1) Is the motor showing symptoms of stalling? Is this what stalling is?

2) Is there something that I can do in my Arduino code to help the motor go back to rotating when I let go the shaft? ( Maybe increase steps or decrease steps? )

3) Is the motor trying to step way too fast?

Thank you for your replies!
 

Papabravo

Joined Feb 24, 2006
16,820
This is a resonance. At resonance the torque drops to zero or near zero and the rotor cannot follow the phase changes on the motor phases so it stops and it whines. You don't necessarily have to turn the power off, you can just stop sending stepping pulses or stop making phase changes to the motor coils. You can start and stop the motor at low speed, but if you want to run at high speed you need to ramp the velocity up linearly and pass through the resonance velocity quickly. Similarly, when you stop you have to ramp the velocity down.

One of the resonances is mechanical and involves the rotor moment of inertia as well as the load inertia, it is typically in the range of 75-300 steps per second. The second resonance is an electrical resonance involving the inductance of the motor winding and impedance of the driver. This will typically be in the neighborhood of 4000-6000 steps per second. All motors have an upper speed limit where the torque approaches zero as they go faster.
 

JohnInTX

Joined Jun 26, 2012
4,556
It sounds like TS stopped the rotor at a step speed faster than the rated starting speed. Many (most?) steppers will run much faster than they can start from zero. You have to start them at some slowish rate then increase the step rate i.e. accelerate the motor at a rate that the motor can handle given the characteristics of the whole mechanical system. Indeed, many motors will also encounter a resonance at some step rate(s) where the torque drops off. The controller has to smoothly slew through the resonance(s) and not run continuously in those regions.

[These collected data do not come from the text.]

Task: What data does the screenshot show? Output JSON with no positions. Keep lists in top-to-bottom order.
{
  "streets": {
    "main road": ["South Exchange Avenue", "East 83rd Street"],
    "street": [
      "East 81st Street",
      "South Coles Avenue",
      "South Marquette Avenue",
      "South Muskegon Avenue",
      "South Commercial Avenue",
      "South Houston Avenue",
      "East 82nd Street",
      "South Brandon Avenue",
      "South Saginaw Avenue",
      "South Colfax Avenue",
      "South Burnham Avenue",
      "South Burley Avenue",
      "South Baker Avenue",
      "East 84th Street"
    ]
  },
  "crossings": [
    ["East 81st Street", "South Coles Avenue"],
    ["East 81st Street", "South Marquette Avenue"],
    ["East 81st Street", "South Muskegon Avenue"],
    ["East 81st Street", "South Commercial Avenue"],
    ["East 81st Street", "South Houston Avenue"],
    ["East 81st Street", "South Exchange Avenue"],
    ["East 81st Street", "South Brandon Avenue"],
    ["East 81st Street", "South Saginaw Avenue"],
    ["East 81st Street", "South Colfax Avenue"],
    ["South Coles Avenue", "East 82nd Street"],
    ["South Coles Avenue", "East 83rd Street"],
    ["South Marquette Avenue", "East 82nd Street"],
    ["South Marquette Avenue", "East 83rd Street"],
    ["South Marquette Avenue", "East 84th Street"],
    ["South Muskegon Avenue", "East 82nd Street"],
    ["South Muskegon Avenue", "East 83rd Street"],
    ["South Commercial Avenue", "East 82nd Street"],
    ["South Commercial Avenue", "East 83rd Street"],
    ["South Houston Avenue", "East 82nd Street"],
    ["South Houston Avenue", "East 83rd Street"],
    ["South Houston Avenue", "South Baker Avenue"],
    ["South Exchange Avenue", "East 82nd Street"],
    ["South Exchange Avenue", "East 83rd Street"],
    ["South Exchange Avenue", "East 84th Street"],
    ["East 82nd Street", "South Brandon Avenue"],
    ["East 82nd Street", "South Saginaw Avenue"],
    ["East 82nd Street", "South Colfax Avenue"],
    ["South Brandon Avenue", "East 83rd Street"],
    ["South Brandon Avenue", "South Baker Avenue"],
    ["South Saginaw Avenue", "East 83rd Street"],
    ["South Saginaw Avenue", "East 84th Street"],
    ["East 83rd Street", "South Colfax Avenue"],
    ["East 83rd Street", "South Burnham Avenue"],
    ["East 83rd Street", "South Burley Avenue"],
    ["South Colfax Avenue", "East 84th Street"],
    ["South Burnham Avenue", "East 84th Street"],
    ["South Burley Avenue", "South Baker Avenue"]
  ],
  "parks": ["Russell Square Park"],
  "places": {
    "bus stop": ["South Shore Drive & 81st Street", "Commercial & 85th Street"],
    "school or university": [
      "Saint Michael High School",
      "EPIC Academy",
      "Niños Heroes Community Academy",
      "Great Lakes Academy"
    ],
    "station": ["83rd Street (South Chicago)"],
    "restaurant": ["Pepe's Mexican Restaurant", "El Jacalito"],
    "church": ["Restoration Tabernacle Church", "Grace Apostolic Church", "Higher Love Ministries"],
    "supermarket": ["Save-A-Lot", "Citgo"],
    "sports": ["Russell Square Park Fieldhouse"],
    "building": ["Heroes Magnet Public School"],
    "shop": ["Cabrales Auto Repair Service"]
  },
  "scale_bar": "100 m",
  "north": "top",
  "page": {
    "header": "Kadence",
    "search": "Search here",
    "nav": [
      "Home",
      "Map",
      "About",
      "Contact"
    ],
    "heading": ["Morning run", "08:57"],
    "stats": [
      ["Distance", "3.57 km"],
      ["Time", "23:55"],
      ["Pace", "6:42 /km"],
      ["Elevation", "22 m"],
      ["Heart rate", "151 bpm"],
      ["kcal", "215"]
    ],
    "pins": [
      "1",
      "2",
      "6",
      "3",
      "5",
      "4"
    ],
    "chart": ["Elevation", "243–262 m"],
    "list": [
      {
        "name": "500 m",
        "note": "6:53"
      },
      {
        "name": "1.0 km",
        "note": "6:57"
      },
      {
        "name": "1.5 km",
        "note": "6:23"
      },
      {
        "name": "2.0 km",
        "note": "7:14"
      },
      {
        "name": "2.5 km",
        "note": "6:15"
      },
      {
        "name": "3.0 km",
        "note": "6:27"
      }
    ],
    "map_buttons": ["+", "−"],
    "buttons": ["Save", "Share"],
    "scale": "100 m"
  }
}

A good stepper datasheet will describe the torque-speed curves showing all of this as well as how fast you can accelerate the motor without cogging and all of that.
 
Last edited:

shortbus

Joined Sep 30, 2009
8,814
Sounds more to me like he isn't using enough voltage to drive the motor. Many people see the voltage on the motor name tag and only use that voltage, not such a good idea for steppers.
 

shortbus

Joined Sep 30, 2009
8,814
Depends on many things. Steppers for say a hobby CNC machine are usually 20 to 30 times the name plate voltage. But never give it more than the name plate current. Like LEDs they are current devices not voltage devices.

I don't have the links now but there are many stepper control companies that have information on how and what to do, Gecko drivers used to have a FAQ list on their site - https://www.geckodrive.com/ Me doing the research for you won't help you as much as you going there and reading for yourself.

Another older but still good learning site on stepper motors and drives - http://homepage.divms.uiowa.edu/~jones/step/
 

MaxHeadRoom

Joined Jul 18, 2013
23,632
Stepper motor should be ran at the exact plate rated current.
As RPM increases, so does inductive reactance, which results in lower current, in order to combat this, modern drives use a voltage for the drives that is much higher than required to maintain this current, and therefore use PWM to maintain the motor rated current throughout the whole RPM range.